Dushyant is less fatherly at home. His daughter, Shasha, has a danger sign hung up on her door, and appears to hold her father accountable for a past tragedy. Shasha is played by Gulnaz Siganporia, a newcomer whose Instagram handle describes her as ‘a dancer trapped in an actor’s body’. We agree.
 

Director: Shekhar S Jha
Cast: Priyanshu Chatterjee, Gulnaz Siganporia 

After a peppy club number, Shasha and her friends are rounded up from a hotel. A law student, she gives it back to the police for moralising on their freedoms, but ends up breaking her father’s heart, who heads the same station she’s brought in to. 

Eventually, Dushyant relents. He admits to his drinking problem and takes great pains to reconcile with Shasha. Exhausted with her aloofness, he sits her down and confesses his fraught mental state. “I think I need a psychiatrist,” he says, to which the impulsive refusenik has the perfect response: “Are you out of your mind?” Nevertheless, father and daughter head out for some well-advised counselling, and the film totters back and forth between a jaded generational-gap story and a weirdly unsettling psychodrama, where characters lose themselves in their own house and lime-green flashbacks spill old secrets. 

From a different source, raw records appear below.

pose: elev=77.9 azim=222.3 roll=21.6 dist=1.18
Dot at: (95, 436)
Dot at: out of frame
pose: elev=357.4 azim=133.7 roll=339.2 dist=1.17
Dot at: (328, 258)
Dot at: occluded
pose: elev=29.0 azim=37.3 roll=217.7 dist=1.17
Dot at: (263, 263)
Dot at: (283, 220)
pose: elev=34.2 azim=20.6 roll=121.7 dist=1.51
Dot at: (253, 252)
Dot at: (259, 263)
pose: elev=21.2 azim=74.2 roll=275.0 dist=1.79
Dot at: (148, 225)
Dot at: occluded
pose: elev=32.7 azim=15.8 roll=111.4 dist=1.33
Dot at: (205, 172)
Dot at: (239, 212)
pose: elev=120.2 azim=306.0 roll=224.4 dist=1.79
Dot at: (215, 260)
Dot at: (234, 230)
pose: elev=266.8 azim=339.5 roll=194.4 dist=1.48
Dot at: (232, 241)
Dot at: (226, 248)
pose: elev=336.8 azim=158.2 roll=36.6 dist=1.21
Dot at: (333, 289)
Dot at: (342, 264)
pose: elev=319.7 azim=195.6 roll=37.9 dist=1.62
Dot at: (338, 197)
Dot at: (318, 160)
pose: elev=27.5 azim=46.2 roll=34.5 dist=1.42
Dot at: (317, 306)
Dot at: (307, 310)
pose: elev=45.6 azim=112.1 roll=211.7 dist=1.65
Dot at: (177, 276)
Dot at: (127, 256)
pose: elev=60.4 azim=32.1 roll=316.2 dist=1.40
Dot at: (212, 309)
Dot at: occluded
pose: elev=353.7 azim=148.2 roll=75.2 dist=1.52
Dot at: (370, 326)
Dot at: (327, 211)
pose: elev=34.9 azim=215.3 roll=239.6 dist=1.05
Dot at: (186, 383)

Oh yes, there’s a mother in the story as well (played by Shivani Mahajan), a character so tangentially positioned it borders on satire. But then again, this might be the only point director Shekhar S Jha wants to make: the corrupting selfishness that blinds us to our loved ones. His filmmaking is too literal — “My daughter can jump off a roof for me,” Dushyant says, then mandates a demonstration — but I wonder if any of this is stemming from some actual emotional crease. 

Little Baby is messy and messily made, but it leaves a taste. In one scene, the family drives out to a restaurant. The waiter condescendingly suggests a mocktail for Shasha, making Dushyant cut in. “She’s an adult,” he chides. “Fix her a proper drink.” In that moment, he’s an adult too.